#### INSTRUCTION:
Please give back the listing below word for word and drop any images.

[DATA RECORDS]

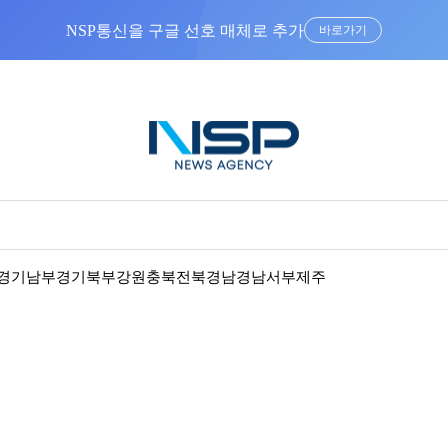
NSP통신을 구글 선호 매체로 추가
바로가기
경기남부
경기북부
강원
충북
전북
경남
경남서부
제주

[/DATA RECORDS]

#### SOLUTION TO THE EXERCISE:
NSP통신을 구글 선호 매체로 추가
바로가기
경기남부
경기북부
강원
충북
전북
경남
경남서부
제주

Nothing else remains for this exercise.